O presidente do PPE, Manfred Weber, enviou igualmente uma carta oficial ao presidente do parlamento.

Weber pretende uma investigação à conduta de Lagos na sequência de mau comportamento ocorrido na sessão plenária do mês passado.

A investigação poderá acarretar penalidades incluindo a suspensão de alguns dos seus direitos enquanto eurodeputado.

Apesar da decisão judicial desta semana, os partidos de extrema-direita estão em ascensão na Europa e os padrões democráticos estão a recuar.
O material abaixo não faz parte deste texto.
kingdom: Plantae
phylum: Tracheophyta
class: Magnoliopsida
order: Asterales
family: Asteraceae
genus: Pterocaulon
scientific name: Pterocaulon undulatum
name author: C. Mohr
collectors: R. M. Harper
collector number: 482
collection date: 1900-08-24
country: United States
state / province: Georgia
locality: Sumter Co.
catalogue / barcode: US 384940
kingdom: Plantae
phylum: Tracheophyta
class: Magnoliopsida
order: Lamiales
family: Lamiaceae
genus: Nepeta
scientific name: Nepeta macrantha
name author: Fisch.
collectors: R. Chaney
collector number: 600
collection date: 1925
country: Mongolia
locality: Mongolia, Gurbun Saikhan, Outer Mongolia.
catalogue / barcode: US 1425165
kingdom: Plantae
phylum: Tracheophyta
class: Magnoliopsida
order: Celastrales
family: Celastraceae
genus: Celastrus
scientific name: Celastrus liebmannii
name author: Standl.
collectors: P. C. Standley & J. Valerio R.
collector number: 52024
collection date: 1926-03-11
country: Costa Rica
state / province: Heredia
Será possível inverter esta tendência?

Precisamos que as forças dominantes ofereçam opções melhores às pessoas e que podem ir desde a rejeição do neoliberalismo que foi demasiado aceite, penso, e causou problemas no centro esquerda ou simplesmente adotar políticas de migração que sejam humanas e aceites pela população. Precisamos de respostas mais eficientes vindas do Centro mas penso também que os líderes europeus devem estar preparados para enfrentarem estes regimes quando estes alcançam o poder interrompendo os financiamentos porque na realidade estão a crescer com fundos europeus", afirma Roger Daniel Kelemen, professor de Ciência Política e Direito na Universidade Rutgers.

O processo em questão pode agora, pela primeira vez na história, ser acelerado. Mais do que nunca, o futuro político de Lagos está agora em dúvida.